“Mind the gap,” warned the soothing overhead voice and the subway train’s doors closed. “Mind the gap” has become a refrain that that brings smiles, a nod, and a wink between me and my son. The phrase has become a reminder to me that stepping outside my comfort zone offers many rewards.
My son and I had planned his high school graduation European vacation for over five years, but as the time drew near the thrill of the unexpected simmered inside me. My son and I road trip a lot, so we are both old pros at how to plan–but the traveling in our own country, even if across state lines, is easy compared to the planning it takes for overseas travel. We knew enough of how to plan so we could add or cut from our itinerary on the go. Our planes, trains, and hotels were booked. A list of places to visit at each of our destinations with maps were packed. We had a list of banks that affiliate with our bank from each country on our visit. We had electric socket adapters and backpacks and neck wallets. We plotted ways to find WiFi hot spots along our routes. We planned and planned and planned. But it was the unexpected finds that made our trip memorable.
As we touched down in at Heathrow, we both felt a little intimidated by the thought of going through customs, procuring sterling so we’d have a little cash on hand, and figuring out how to get on the Tube. Within a hour, we found our fears to be for naught. With Oyster Cards in hand, we boarded the underground train toward our destination–the Tower of London. Our hotel was a block inland from the Tower and Tower Bridge. And the view from the Sky Lounge was fantastic–a hidden find that my legal-drinking-age-in-Europe son enjoyed almost as much as I did.
Our trek along the main road outside our hotel (East Cheap/Cannon/Fleet/Strand) provided plenty of unexpected experiences. A couple of my friends met me and my son in London for a few days. Our excursions hit the highlights of London, such as the Tower, Tower Bridge, Westminster Abbey, Buckingham Palace, and Hyde Park. We took a river cruise and walked the Millennium Bridge. We ooo’ed and ahhh’ed at St. Paul’s Cathedral, the British Museum, and Trafalgar Square. But we had the most fun when we went walkabout.

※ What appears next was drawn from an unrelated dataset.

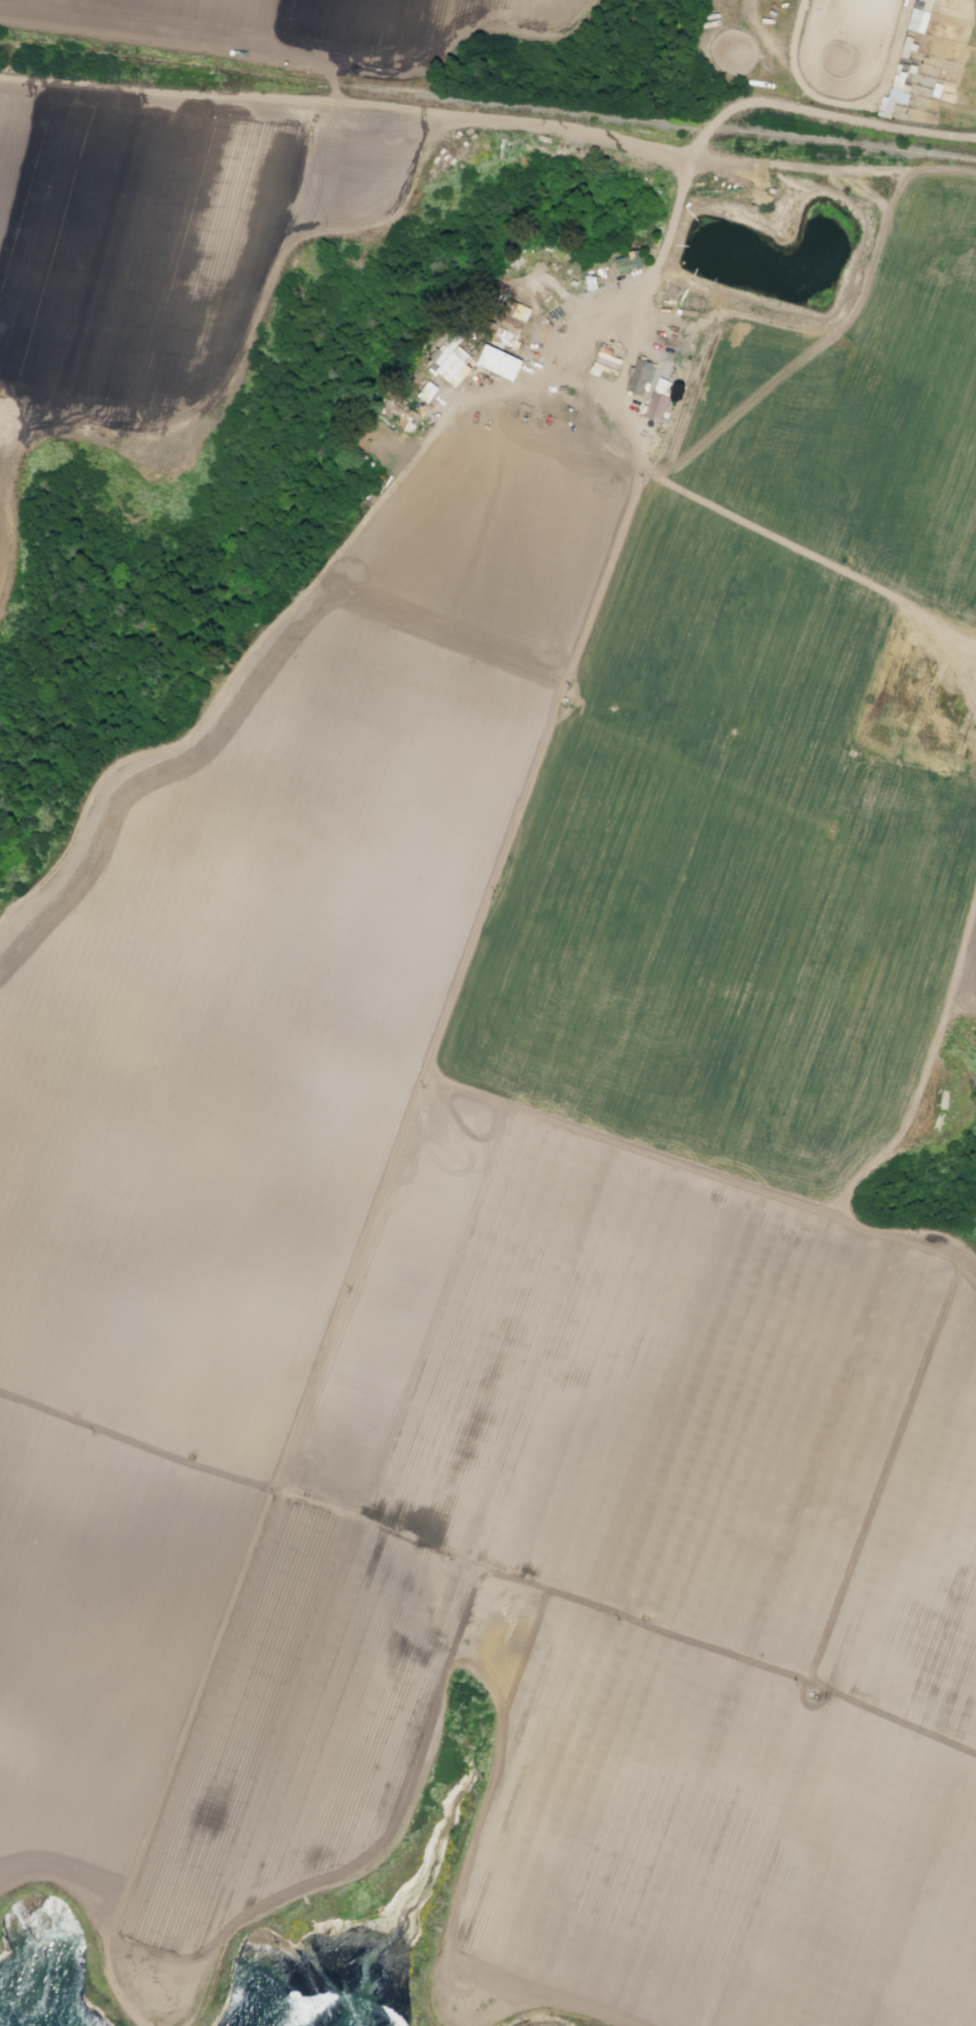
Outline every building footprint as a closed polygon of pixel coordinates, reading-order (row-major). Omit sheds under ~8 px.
[(933,0),(915,0),(907,28),(923,33),(933,0)] [(915,38),(905,36),(900,55),(907,57),(909,49),(912,50),(915,38)] [(877,115),(890,118),(894,101),(907,104),(909,93),(900,92),(904,72),(894,70),(889,97),(881,96),(877,115)] [(643,249),(647,268),(621,273),(618,259),(632,256),(631,252),(643,249)] [(530,308),(515,302),(510,315),(502,312),(491,341),(515,349),(530,308)] [(435,370),(455,387),(471,369),(465,363),(471,357),(456,344),(459,341),(450,333),(429,357),(439,365),(435,370)] [(514,381),(523,360),(485,344),(476,364),(514,381)] [(643,358),(662,366),(649,399),(630,392),(643,358)] [(657,393),(674,399),(665,425),(648,419),(657,393)] [(420,413),(394,400),(390,409),(401,415),(396,426),(410,433),(420,413)]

On our second morning, my son and I took off down to Strand Street where we had spied a plaque mentioning the Templar Knights the day before. We took off down the close and found the Temple Church, erected in the 1180s. My poli sci/history major son found a piece of heaven on earth down that old narrow road.
The spectacular effigies told a rich story–some of which we already were familiar, William Marshall, the first Earl of Pembroke (2nd Creation). Marshall was instrumental as a marshal/adviser to Kings Henry II, Richard I, and John. Marshall’s connection to Robin Hood legends and to the signing of the Magna Carta made finding this Temple Church worth taking an unplanned left turn down a narrow close. Along the walls in the rotunda part of the church, we found facsimiles of the Magna Carta and the Declaration of Independence. Having celebrated July 4th mere days earlier, it was refreshing to see our own country’s founding document displayed side by side with the Great Charter–to see how another country sees us, to see us through their eyes.
The Church was an amazing piece of architecture as well. Small and simple compared to Westminster, it was no less beautiful. The Gothic buttresses and stained glass windows impressed beyond measure.
By day two, having walked many, many miles (we were averaging about 15 miles per day on foot), we started to venture further away. Navigating the Tube felt natural, unlike the first time I looked dumbfounded at the map of underground tunnels. We looked forward to hearing, “Mind the gap.” We found that stepping out of our comfort zones only made our comfort zones larger–as the uncomfortable quickly became comfortable.